I don't want to say that you're a "dirty" person; but I'm big into personal "package" hygiene before I give DH oral. I also have a cream from SlumberParties that is flavored, we have vanilla and banana (which obviously is gross if his package isn't clean, bringing me back to afore mentioned point.) You can also use it on YOURSELF... maybe something to try? Just a suggestion!!!
I don't think its a question of doing something he doesn't LIKE; you've had previous partners... so you've been with people who like different things. I don't think you need to take a class on what to do... its kind of a no-brainer. (An assumption, yes. I actually do know of a girl who literally blew on the guys stuff because he asked for a blow job. Seriously
)
Anddd, I don't think things are always on an even keel. So I don't think it should be a matter of him "returning the favor"... But I DO think he should WANT to do things to please you
GL!!
Ok, I guess my question would be, if you don't have oral sex in your relationship will you die? Will you get divorced over it? How important to you is it really? Everybody has a line. You say he does other things in bed that make you happy. Good.
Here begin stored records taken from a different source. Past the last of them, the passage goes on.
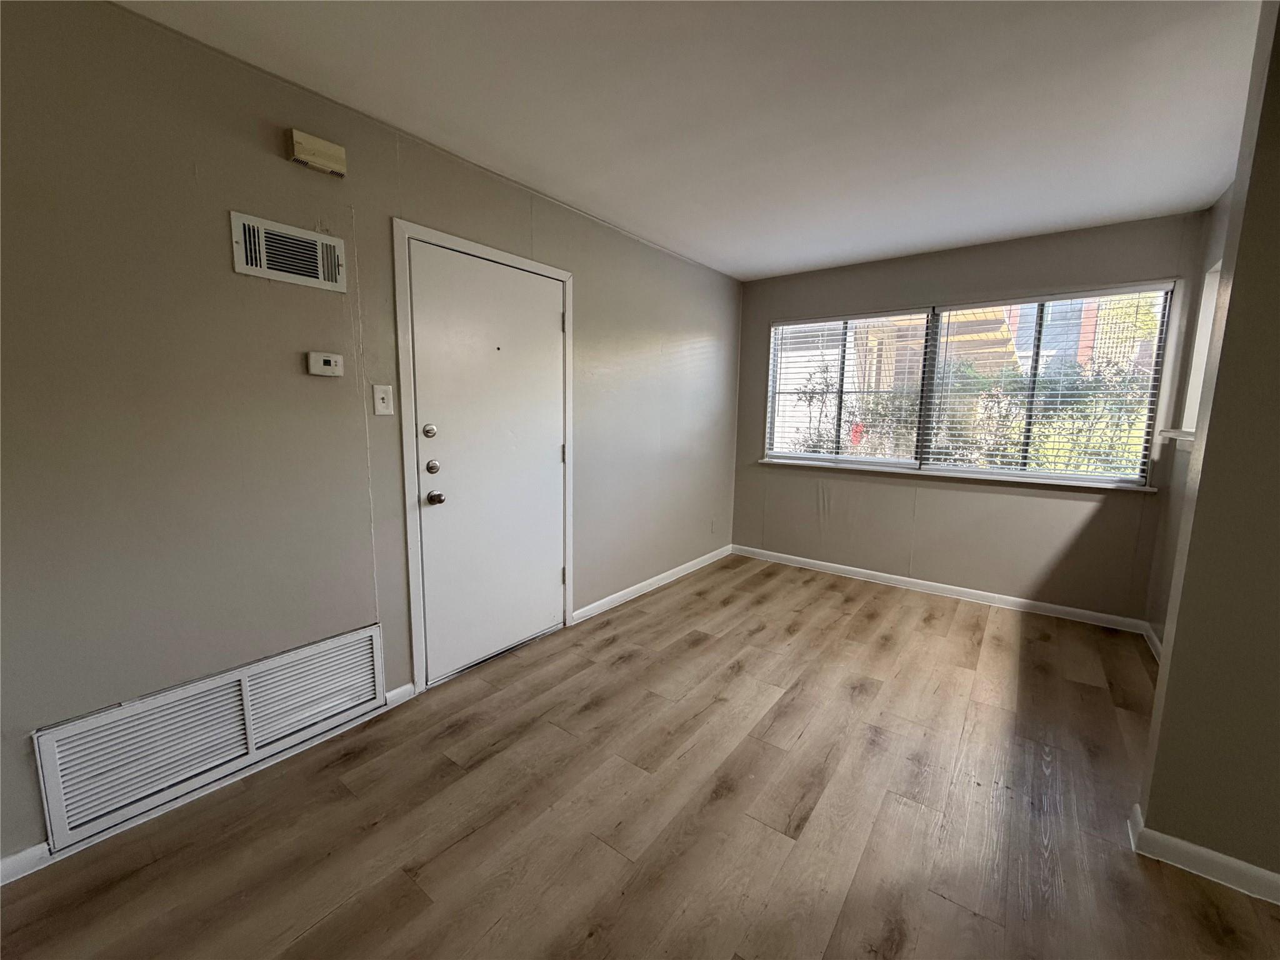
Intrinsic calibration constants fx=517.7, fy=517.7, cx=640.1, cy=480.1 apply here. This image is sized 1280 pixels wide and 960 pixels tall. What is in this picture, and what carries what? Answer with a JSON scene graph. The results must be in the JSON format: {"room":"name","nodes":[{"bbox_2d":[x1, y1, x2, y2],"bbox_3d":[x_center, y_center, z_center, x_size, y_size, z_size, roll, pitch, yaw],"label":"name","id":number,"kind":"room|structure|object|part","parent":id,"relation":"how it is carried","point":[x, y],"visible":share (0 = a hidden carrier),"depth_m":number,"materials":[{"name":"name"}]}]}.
{"room":"living room","nodes":[
{"label":"living room","id":0,"kind":"room"},
{"bbox_2d":[0,0,739,871],"bbox_3d":[-0.920,-0.256,2.470,0.152,2.450,5.933,7,10,37],"label":"left wall","id":1,"kind":"structure","parent":0,"point":[186,179],"depth_m":1.73,"materials":[{"name":"paint"}]},
{"bbox_2d":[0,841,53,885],"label":"baseboard","id":2,"kind":"structure","parent":1,"relation":"attached to","point":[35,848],"depth_m":1.47,"materials":[{"name":"white paint"}]},
{"bbox_2d":[31,625,381,848],"bbox_3d":[-1.420,0.845,1.835,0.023,0.320,0.914,7,10,37],"label":"return air vent","id":3,"kind":"object","parent":1,"relation":"attached to","point":[372,689],"visible":0.99,"depth_m":1.73,"materials":[{"name":"white metal"}]},
{"bbox_2d":[228,210,348,291],"bbox_3d":[-1.235,-0.805,1.851,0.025,0.186,0.355,7,10,37],"label":"air vent","id":4,"kind":"object","parent":1,"relation":"attached to","point":[255,270],"visible":0.99,"depth_m":1.83,"materials":[{"name":"white metal"}]},
{"bbox_2d":[288,128,347,176],"bbox_3d":[-1.145,-1.165,1.846,0.054,0.094,0.167,7,10,37],"label":"door chime","id":5,"kind":"object","parent":1,"relation":"attached to","point":[324,146],"visible":0.99,"depth_m":1.82,"materials":[{"name":"beige plastic"}]},
{"bbox_2d":[306,351,343,376],"bbox_3d":[-1.193,-0.440,1.964,0.030,0.084,0.114,7,10,37],"label":"thermostat","id":6,"kind":"object","parent":1,"relation":"attached to","point":[322,359],"visible":0.98,"depth_m":1.95,"materials":[{"name":"white plastic"}]},
{"bbox_2d":[372,383,394,415],"bbox_3d":[-1.067,-0.336,2.154,0.019,0.121,0.073,7,10,37],"label":"light switch","id":7,"kind":"object","parent":1,"relation":"attached to","point":[382,404],"visible":0.97,"depth_m":2.15,"materials":[{"name":"white plastic"}]},
{"bbox_2d":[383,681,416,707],"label":"baseboard","id":8,"kind":"structure","parent":1,"relation":"attached to","point":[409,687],"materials":[{"name":"white paint"}]},
{"bbox_2d":[393,218,574,695],"bbox_3d":[-0.767,-0.106,2.721,0.153,2.104,1.048,7,10,37],"label":"door frame","id":9,"kind":"structure","parent":1,"relation":"attached to","point":[497,254],"depth_m":2.37,"materials":[{"name":"white paint"}]},
{"bbox_2d":[409,240,569,683],"bbox_3d":[-0.695,-0.066,2.680,0.119,2.011,0.901,7,10,37],"label":"door","id":10,"kind":"structure","parent":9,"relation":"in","point":[549,326],"depth_m":2.62,"materials":[{"name":"white paint"}]},
{"bbox_3d":[-0.938,-0.217,2.314,0.050,0.064,0.054,7,10,37],"label":"deadbolt","id":11,"kind":"part","parent":10,"relation":"part of","materials":[{"name":"silver metal"}]},
{"bbox_3d":[-0.938,-0.058,2.354,0.059,0.062,0.059,7,10,37],"label":"deadbolt","id":12,"kind":"part","parent":10,"relation":"part of","materials":[{"name":"silver metal"}]},
{"bbox_3d":[-0.939,0.079,2.390,0.073,0.063,0.065,7,10,37],"label":"doorknob","id":13,"kind":"part","parent":10,"relation":"part of","materials":[{"name":"silver metal"}]},
{"bbox_2d":[569,544,732,624],"bbox_3d":[0.220,0.744,4.025,0.014,0.085,2.082,7,10,37],"label":"baseboard","id":14,"kind":"structure","parent":1,"relation":"attached to","point":[629,590],"depth_m":3.76,"materials":[{"name":"white paint"}]},
{"bbox_2d":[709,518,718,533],"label":"wall socket","id":15,"kind":"object","parent":1,"relation":"attached to","point":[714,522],"visible":0.99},
{"bbox_2d":[0,548,1279,959],"bbox_3d":[0.674,1.256,1.070,4.501,0.103,6.419,7,10,37],"label":"floor","id":16,"kind":"structure","parent":0,"point":[700,657],"depth_m":1.70,"materials":[{"name":"brown wood"}]},
{"bbox_2d":[114,0,1267,279],"bbox_3d":[0.670,-1.302,1.029,4.117,0.114,6.065,7,10,37],"label":"ceiling","id":17,"kind":"structure","parent":0,"point":[968,235],"depth_m":1.87,"materials":[{"name":"white paint"}]},
{"bbox_2d":[730,209,1211,623],"bbox_3d":[2.057,-0.413,3.904,3.022,2.454,0.159,7,10,37],"label":"back wall","id":18,"kind":"structure","parent":0,"point":[1095,525],"depth_m":3.61,"materials":[{"name":"paint"}]},
{"bbox_2d":[730,544,1149,635],"bbox_3d":[1.965,0.769,4.004,2.840,0.086,0.014,7,10,37],"label":"baseboard","id":19,"kind":"structure","parent":18,"relation":"attached to","point":[1024,600],"depth_m":3.74,"materials":[{"name":"white paint"}]},
{"bbox_2d":[758,458,1156,491],"bbox_3d":[2.072,-0.068,3.838,2.441,0.032,0.107,7,10,37],"label":"window sill","id":20,"kind":"structure","parent":18,"relation":"attached to","point":[762,460],"depth_m":3.61,"materials":[{"name":"white paint"}]},
{"bbox_2d":[760,283,1174,484],"bbox_3d":[2.133,-0.664,3.853,2.543,1.203,0.130,7,10,37],"label":"window","id":21,"kind":"structure","parent":18,"relation":"in","point":[790,452],"depth_m":3.69,"materials":[{"name":"glass"}]},
{"bbox_2d":[764,310,932,468],"bbox_3d":[1.590,-0.714,4.151,1.259,1.174,0.054,7,10,37],"label":"window blind","id":22,"kind":"object","parent":21,"relation":"attached to","point":[886,315],"visible":0.98,"depth_m":4.09,"materials":[{"name":"white plastic"}]},
{"bbox_2d":[920,284,1174,483],"bbox_3d":[2.582,-0.616,3.420,1.264,1.171,0.057,7,10,37],"label":"window blind","id":23,"kind":"object","parent":21,"relation":"attached to","point":[1053,297],"visible":0.93,"depth_m":3.35,"materials":[{"name":"white plastic"}]},
{"bbox_2d":[1145,189,1231,649],"bbox_3d":[2.578,-0.157,2.173,0.149,2.472,2.166,7,10,37],"label":"right wall","id":24,"kind":"structure","parent":0,"point":[1172,528],"depth_m":2.86,"materials":[{"name":"paint"}]},
{"bbox_2d":[1142,621,1161,663],"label":"baseboard","id":25,"kind":"structure","parent":24,"relation":"attached to","point":[1151,633],"depth_m":2.94,"materials":[{"name":"white paint"}]},
{"bbox_2d":[1156,428,1194,445],"bbox_3d":[2.782,-0.208,2.588,0.161,0.060,0.842,7,10,37],"label":"window sill","id":26,"kind":"structure","parent":24,"relation":"attached to","point":[1175,434],"depth_m":2.71,"materials":[{"name":"white paint"}]},
{"bbox_2d":[1175,259,1223,438],"bbox_3d":[2.807,-0.625,2.406,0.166,0.920,1.100,7,10,37],"label":"side window","id":27,"kind":"structure","parent":24,"relation":"in","point":[1196,385],"depth_m":2.80,"materials":[{"name":"white"}]},
{"bbox_2d":[1138,0,1279,895],"bbox_3d":[2.205,0.002,1.025,1.599,2.448,0.138,7,10,37],"label":"right partition wall","id":28,"kind":"structure","parent":0,"point":[1204,469],"depth_m":1.42,"materials":[{"name":"paint"}]},
{"bbox_2d":[1129,803,1279,905],"bbox_3d":[2.291,1.187,1.059,1.904,0.084,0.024,7,10,37],"label":"baseboard","id":29,"kind":"structure","parent":28,"relation":"attached to","point":[1188,845],"depth_m":1.50,"materials":[{"name":"white paint"}]},
{"label":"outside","id":30,"kind":"structure","parent":0,"visible":0},
{"bbox_2d":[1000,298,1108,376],"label":"building","id":31,"kind":"structure","parent":30,"point":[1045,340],"materials":[{"name":"brick"}]},
{"label":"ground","id":32,"kind":"structure","parent":30,"visible":0},
{"bbox_2d":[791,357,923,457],"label":"shrub","id":33,"kind":"object","parent":32,"relation":"on","point":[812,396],"visible":0.43,"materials":[{"name":"green plant"}]},
{"bbox_2d":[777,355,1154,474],"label":"hedge","id":34,"kind":"object","parent":32,"relation":"on","point":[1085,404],"visible":0.28,"materials":[{"name":"green plant"}]},
{"bbox_2d":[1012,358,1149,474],"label":"bush","id":35,"kind":"object","parent":32,"relation":"on","point":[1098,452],"visible":0.4,"depth_m":5.97,"materials":[{"name":"green plant"}]},
{"bbox_2d":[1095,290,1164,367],"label":"tree","id":36,"kind":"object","parent":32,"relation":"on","point":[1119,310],"visible":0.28,"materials":[{"name":"plant"}]}
]}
Maybe, if you really love him, you won't push him to do something he is uncomfortable with. He might get interested in it on his own if he is left to explore.
I mean,you can tell him you would appreciate it if he expressed love to you in this way every now and again and then let it be. My husband and I both had different things we wanted to try that the other wasn't so thrilled about. But we try to be understanding with one another and not push the envelope.
Hmm. . .well, if that's the problem, I'm not sure why he married me lol. I'm definitely not the virginal, pure one in this relationship. It's definitely possible that he sees oral sex as something dirty, though, and that he doesn't want to do that with me. I just wish he would be totally honest with me about his feelings, since I can't make things better if I don't know what the actual problem is. . .
He IS telling you how he feels about it! He obviously has issues with it and doesn't feel comfortable with it. He is self conscious about how he tastes, and he also feels like it is disrespectful. This is how he feels and has told you as such. What you do with it is up to you, but you can't blame him for not being honest with you and telling you how he feels, because he DOES.